Rudolf Von Hoevenberg’s The Farm on the Hill was the first resort for honeymoon couples; opened in 1945, it offered constant group activities—get-acquainted parties, hayrides, volleyball—for newlyweds still unused to each other. By 1960 the Poconos rivaled Niagara Falls as a honeymoon destination, attracting over 100,000 couples a year who arrived with freshly minted marriage licenses and slightly wilted bouquets.

But times change, as do social norms. Before long people without licenses started knocking at the door and the rules were relaxed to accommodate them, gradually turning wholesome old mom-and-pop-style honeymoon resorts into hot spots for couples, with lots of libidinous trimmings.

Enter the heart-shaped bathtub, invented by one Morris Wilkins who’d served as an electrician on a submarine during World War II. He partnered up with a friend in 1958 to buy an 18-room hotel on Lake Wallenpaupack and proceeded to convert it into Cove Haven, a couples resort with new bells and whistles. According to Morris’ nephew, Doug Wilkins, who still works as a manager at the resort, the renovators focused immediately on the bathrooms, feeling that they could use some “livening-up.” Morris drew the plan for the first heart-shaped tub in his basement, then found a local company to make a mold and install them.

“He was a great entrepreneur,” Doug told me, “and all the stars were aligned.
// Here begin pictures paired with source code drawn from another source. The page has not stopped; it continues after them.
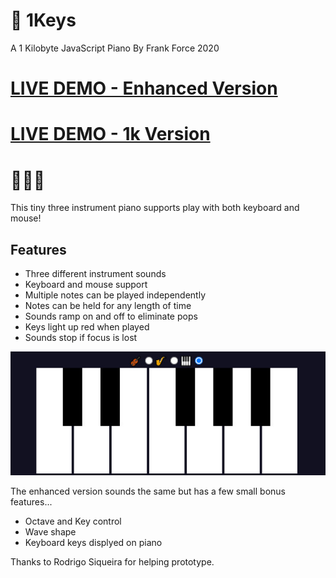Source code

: # 🎹 1Keys
A 1 Kilobyte JavaScript Piano
By Frank Force 2020

# [LIVE DEMO - Enhanced Version](https://killedbyapixel.github.io/1Keys)
# [LIVE DEMO - 1k Version](https://killedbyapixel.github.io/1Keys/index.min.html)

# 🎹🎷🎻

This tiny three instrument piano supports play with both keyboard and mouse!

## Features

- Three different instrument sounds
- Keyboard and mouse support
- Multiple notes can be played independently
- Notes can be held for any length of time
- Sounds ramp on and off to eliminate pops
- Keys light up red when played
- Sounds stop if focus is lost

![Screenshot](/screen.jpg)

The enhanced version sounds the same but has a few small bonus features...
- Octave and Key control
- Wave shape
- Keyboard keys displyed on piano

Thanks to Rodrigo Siqueira for helping prototype.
It was on the cusp of the sexual revolution; the whole thing was very avant-garde.”

Some bridal magazines rejected Cove Haven advertising because they thought it too racy. When Life magazine arrived in 1969 to shoot a two-page spread of a couple spooning in a heart-shaped tub surrounded by mirrors, the photographer could only keep himself out of the picture by using the camera’s timer function. The image testified to what Life called an era of “affluent vulgarity” in America, which of course only made heart-shaped bathtubs more popular.

Too bad Morris didn’t get a patent. Pretty soon all the couples resorts in the Poconos had to have them. Undaunted, Morris went on to create seven-foot champagne glass whirlpools, still a top-of-the-line amenity at Cove Haven and its sister resorts Paradise Stream and Pocono Palace, among the last remaining couples resorts in the Poconos, now owned by Starwood.

Yes, even love pales as a vacation theme in America. Outmaneuvered by more exotic honeymoon places, the Poconos has mostly moved on, though weddings and anniversaries are still big business. The regional visitors bureau has lately focused on marketing the area as a natural destination for skiers, hikers and other outdoors enthusiasts, and after much local resistance, gambling arrived there a few years ago, transforming the site of the old Mount Airy Lodge, opened in 1898, into the Mount Airy Casino Resort.

But as I discovered on a trip through the Poconos a few weeks ago, there’s still a sign that says “You Are Entering the Land of Love” on the driveway leading to Pocono Palace and room for two in a heart-shaped tub.